HOW TO COMPLETE THIS TASK: Begin at the line containing "right hip: (56, 537)" in the entries below and end at the line containing "right eye: (1032, 158)"; transcribe that range exactly and nothing outside it.

Bounding box coordinate data

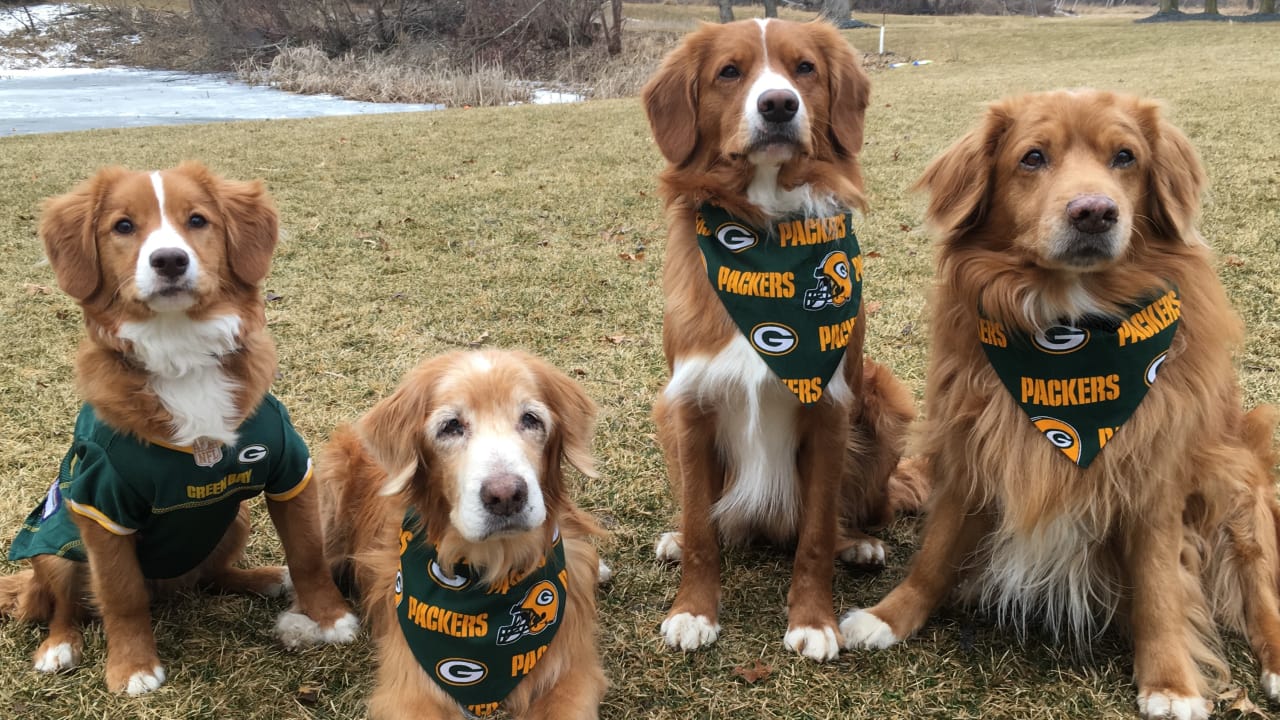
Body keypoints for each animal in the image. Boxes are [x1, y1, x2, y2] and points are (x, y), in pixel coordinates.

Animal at [3, 161, 360, 691]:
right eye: (123, 226)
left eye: (196, 220)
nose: (169, 260)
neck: (182, 354)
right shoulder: (101, 507)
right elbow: (121, 596)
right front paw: (132, 668)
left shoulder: (290, 472)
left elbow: (309, 554)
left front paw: (331, 619)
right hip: (56, 537)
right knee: (65, 603)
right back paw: (59, 647)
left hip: (235, 517)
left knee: (210, 577)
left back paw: (263, 578)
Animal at [645, 16, 926, 661]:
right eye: (729, 72)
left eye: (805, 69)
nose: (778, 104)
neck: (767, 234)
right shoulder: (689, 404)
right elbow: (701, 527)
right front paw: (693, 611)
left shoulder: (830, 408)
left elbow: (816, 534)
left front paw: (813, 622)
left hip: (885, 399)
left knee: (848, 517)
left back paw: (859, 543)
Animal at [839, 89, 1280, 717]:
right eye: (1032, 158)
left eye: (1125, 157)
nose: (1094, 211)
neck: (1068, 331)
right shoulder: (972, 451)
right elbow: (936, 551)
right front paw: (888, 618)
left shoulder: (1154, 479)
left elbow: (1159, 586)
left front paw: (1170, 683)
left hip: (1236, 476)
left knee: (1260, 590)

RESPONSE TO THIS EXERCISE:
right hip: (56, 537)
right knee: (65, 603)
right back paw: (59, 647)
left hip: (235, 517)
left knee: (210, 577)
left back paw: (263, 578)
Animal at [645, 16, 926, 661]:
right eye: (729, 72)
left eye: (805, 69)
nose: (778, 104)
neck: (767, 234)
right shoulder: (689, 404)
right elbow: (701, 527)
right front paw: (693, 611)
left shoulder: (830, 408)
left elbow: (816, 534)
left front paw: (813, 622)
left hip: (885, 399)
left knee: (848, 517)
left back paw: (859, 543)
Animal at [839, 89, 1280, 717]:
right eye: (1032, 158)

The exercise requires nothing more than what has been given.